A deeply insightful character study as well as a brilliant political biography, Being Nixon offers a surprising look at a man capable of great bravery and extraordinary deviousness — a balanced portrait of a president too often reduced to caricature.
Review
"How self-aware are the great men of history? That's the fascinating question at the heart of Evan Thomas's new book on Richard Nixon....Here in one sharp and briskly written volume is what you really want to know about the great and horrible thirty-seventh President: How could someone so wise about the world be so utterly clueless about himself?...[Nixon] is revealed in Thomas's hands as awkward, striving, victimized and alone — strange habits for a man who opted for such a public life, and traits that carried the seeds of his destruction." Time
Review
"[A] fully rounded portrait, carefully pairing each indictment of Nixon with a mitigating perspective...[Evan] Thomas has a fine eye for the telling quote and the funny vignette, and his style is eminently readable." The New York Times Book Review
Review
"Terrifically engaging...a fair, insightful and highly entertaining portrait of the thirty-seventh president....Being Nixon should be read by anyone with a more open mind about the oddest man ever to occupy the Oval Office." Max Boot, The Wall Street Journal
Review
"[Nixon's] oddity, more than any policy choices or impeachable crimes, is the subject of this book, which is marked by unexpected and startling empathy....One feels for Nixon." The New Yorker
Review
"[A] glossy, armchair-ready biography...[a] book in tune with our time.

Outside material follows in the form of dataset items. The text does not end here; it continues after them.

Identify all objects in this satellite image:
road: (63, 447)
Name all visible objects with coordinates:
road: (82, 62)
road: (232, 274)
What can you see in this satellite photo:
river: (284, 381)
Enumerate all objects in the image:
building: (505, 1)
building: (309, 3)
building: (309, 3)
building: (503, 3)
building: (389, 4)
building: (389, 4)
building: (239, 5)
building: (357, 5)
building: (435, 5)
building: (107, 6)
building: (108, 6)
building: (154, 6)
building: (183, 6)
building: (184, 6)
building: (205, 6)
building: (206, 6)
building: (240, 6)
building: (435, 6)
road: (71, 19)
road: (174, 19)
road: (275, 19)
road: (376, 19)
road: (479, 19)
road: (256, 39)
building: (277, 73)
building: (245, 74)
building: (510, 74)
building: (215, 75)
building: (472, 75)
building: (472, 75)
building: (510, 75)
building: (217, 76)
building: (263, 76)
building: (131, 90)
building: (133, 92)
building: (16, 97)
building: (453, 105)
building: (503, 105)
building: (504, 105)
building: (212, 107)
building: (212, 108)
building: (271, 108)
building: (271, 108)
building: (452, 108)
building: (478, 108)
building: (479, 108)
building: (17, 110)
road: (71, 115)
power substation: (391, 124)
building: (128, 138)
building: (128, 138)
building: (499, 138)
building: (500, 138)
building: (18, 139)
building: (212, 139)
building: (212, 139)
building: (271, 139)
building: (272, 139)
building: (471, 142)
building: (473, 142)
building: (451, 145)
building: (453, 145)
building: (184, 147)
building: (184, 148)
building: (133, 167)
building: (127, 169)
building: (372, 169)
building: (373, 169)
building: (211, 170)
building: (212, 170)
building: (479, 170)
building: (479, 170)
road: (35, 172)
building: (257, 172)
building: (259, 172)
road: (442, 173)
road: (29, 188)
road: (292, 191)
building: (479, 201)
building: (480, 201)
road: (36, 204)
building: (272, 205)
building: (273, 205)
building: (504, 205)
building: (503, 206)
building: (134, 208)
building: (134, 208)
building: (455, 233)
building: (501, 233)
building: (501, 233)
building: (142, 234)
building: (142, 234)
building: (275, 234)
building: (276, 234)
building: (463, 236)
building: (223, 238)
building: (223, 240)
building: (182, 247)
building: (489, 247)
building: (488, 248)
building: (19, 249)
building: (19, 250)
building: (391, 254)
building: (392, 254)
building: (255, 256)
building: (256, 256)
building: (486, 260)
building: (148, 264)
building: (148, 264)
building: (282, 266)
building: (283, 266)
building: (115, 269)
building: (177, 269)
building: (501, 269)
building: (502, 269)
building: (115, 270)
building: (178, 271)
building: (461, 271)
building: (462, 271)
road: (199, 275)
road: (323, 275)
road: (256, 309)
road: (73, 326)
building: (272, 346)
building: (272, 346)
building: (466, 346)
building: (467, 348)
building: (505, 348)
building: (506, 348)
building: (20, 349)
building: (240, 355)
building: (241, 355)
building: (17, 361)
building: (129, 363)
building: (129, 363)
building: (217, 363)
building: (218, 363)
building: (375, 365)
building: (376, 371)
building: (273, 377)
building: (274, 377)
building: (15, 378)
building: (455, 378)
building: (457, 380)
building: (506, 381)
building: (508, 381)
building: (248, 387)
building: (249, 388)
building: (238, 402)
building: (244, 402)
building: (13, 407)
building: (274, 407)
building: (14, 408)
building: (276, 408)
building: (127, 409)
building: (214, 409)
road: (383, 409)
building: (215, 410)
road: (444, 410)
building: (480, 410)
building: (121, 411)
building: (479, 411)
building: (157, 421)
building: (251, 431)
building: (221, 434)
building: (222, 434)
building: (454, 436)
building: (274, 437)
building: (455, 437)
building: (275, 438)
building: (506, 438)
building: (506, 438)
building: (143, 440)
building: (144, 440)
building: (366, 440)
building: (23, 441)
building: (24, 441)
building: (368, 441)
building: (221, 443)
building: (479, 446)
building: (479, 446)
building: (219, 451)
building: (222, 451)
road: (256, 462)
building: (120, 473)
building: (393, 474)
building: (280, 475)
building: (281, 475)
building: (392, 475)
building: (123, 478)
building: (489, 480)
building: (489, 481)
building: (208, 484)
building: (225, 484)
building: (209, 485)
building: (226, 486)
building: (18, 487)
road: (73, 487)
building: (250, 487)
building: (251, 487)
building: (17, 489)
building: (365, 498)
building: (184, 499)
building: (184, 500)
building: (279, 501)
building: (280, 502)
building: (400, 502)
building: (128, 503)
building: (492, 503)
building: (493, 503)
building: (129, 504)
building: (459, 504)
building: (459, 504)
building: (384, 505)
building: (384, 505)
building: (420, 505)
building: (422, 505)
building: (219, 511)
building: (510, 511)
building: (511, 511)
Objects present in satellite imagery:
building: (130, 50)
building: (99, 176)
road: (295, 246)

It's a trick of fate that Nixon, a sitting president who experienced a version of supersize public shaming, might have appreciated for its futuristic appeal. Instead of being passively read, Being Nixon invites argument." The New York Times
Review
"What was it really like to be Richard Nixon? Evan Thomas tackles this fascinating question by peeling back the layers of a man driven by a poignant mix of optimism and fear. The result is both insightful history and an astonishingly compelling psychological portrait of an anxious introvert who struggled to be a transformative statesman." Walter Isaacson, author of Steve Jobs
Review
"As Thomas's biographical — and sometimes psychobiographical — study builds, it becomes ever more unlikely that Nixon, a loner in the constituency-pleasing game of politics, could ever have succeeded....This is one of the better books on Nixon in the recent crop." Kirkus Reviews
About the Author
Evan Thomas is the author of nine books: The Wise Men (with Walter Isaacson), The Man to See, The Very Best Men, Robert Kennedy, John Paul Jones, Sea of Thunder, The War Lovers, Ike's Bluff, and Being Nixon. John Paul Jones and Sea of Thunder were New York Times bestsellers. Thomas was a writer, correspondent, and editor for thirty-three years at Time and Newsweek, including ten years (1986-96) as Washington bureau chief at Newsweek, where, at the time of his retirement in 2010, he was editor at large. He wrote more than one hundred cover stories and in 1999 won a National Magazine Award. He wrote Newsweek's fifty-thousand-word election specials in 1996, 2000, 2004 (winner of a National Magazine Award), and 2008. He has appeared on many TV and radio talk shows, including Meet the Press and The Colbert Report, and has been a guest on PBS's Charlie Rose more than forty times. The author of dozens of book reviews for The New York Times and The Washington Post, Thomas has taught writing and journalism at Harvard and Princeton, where, from 2007 to 2014, he was Ferris Professor of Journalism.